日常生活が突然、放射能で脅かされることになり、不安な毎日を送っています。

>毎日家にいたり、ペットボトルの水を使ったり、大変な毎日が続いていると思いますが、放射線量は最初の1ヶ月が高いのでここを何とか凌いでもらいたいとわたくしは希望しています。
マスクや浄水器、室内の空気清浄機等は効果が万全ではありませんが、若干の意味はありますので使ってください。また布団や洗濯物をできるだけ外に起こさないことも大切です。

以上のことは、東京でもすべきでしょうか。
5歳の子供がいるので、心配です。

pikaさんへ

子供さんだけ、ひと月くらいは飲み水に気をつけたほうが良いと思いますよ。

ますたさんへ

>  そんな中ですが、農家に対する来年度の減反協力要請はそのまま行われているようです。
そう言われてみれば、そんな話がありましたね。
一体政府は何を考えているのか、東北産のお米は秋には売れないと見なければ。
西日本と北海道で、大増産しなければならないはず。
と私は思います。

農地の塩害は心配ない

三陸海岸の田畑で海水をかぶって塩害だと騒いでいますが、海岸段丘もしくは河岸段丘を標高20m以上の所で10km四方を削ってそこに街を作り、削って出た土を塩害の田畑、街に敷均して新しく田畑を作れば良い。
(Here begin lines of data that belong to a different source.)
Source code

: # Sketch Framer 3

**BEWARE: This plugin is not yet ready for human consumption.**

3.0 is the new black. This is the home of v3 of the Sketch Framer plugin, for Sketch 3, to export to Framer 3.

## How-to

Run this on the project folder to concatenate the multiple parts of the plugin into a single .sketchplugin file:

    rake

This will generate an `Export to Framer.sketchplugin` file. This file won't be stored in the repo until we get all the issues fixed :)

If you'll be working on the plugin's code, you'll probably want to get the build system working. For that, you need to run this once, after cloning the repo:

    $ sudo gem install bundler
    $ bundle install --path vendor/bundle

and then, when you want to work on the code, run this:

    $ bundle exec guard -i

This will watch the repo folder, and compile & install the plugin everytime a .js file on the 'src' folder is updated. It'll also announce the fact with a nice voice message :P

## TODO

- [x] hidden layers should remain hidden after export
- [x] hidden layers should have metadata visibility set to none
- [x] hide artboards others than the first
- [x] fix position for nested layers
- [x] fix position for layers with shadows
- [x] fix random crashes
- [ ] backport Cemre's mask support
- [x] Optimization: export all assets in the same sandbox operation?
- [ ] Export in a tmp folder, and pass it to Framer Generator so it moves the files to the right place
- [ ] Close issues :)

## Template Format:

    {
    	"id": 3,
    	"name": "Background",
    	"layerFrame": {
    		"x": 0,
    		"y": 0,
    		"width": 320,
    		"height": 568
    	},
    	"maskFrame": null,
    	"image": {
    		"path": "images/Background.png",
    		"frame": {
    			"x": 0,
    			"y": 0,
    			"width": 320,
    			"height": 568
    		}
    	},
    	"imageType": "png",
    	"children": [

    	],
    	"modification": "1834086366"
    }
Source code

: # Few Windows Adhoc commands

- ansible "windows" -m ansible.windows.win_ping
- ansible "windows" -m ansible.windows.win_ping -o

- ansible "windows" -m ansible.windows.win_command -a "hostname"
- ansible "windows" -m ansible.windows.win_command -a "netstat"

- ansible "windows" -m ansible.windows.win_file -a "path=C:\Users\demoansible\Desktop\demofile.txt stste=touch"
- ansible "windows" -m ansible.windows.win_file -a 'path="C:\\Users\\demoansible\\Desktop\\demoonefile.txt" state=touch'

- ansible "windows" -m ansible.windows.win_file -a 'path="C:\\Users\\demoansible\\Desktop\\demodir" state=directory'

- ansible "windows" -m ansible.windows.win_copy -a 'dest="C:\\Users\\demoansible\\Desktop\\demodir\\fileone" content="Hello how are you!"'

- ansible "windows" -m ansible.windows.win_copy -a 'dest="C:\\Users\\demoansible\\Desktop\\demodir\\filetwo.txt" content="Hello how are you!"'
高さ20mの堤防を作るよりも安価でしかも、未来永劫に津波の恐怖を避ける事が出来ると確信します。少なくとも学校、幼稚園、役場、工場(仕事が必要だから)は高い所に作りましょう。とにかく5回目の津波事件で泣くのをを無くしましょう。もう4回も泣いたら良いでしょう。

政治に決断力が必要だ

概ね、と言うよりそっくりな案は政府関係にもありました。
20mは良いのですが、やはり相当な面積が必要で、三陸、宮城、福島では、莫大な土工費用と森林喪失を伴う他、様々な障害が予想されます。
キチンと本気で前向きに検討したら、可能かもしれないと思います。
何をどうっていって、最初の一番の障害は、本気で検討されないこと。
無責任の故に決断のできない、実行力の無い、増税などと妄想にふけっている現政府でありましょう。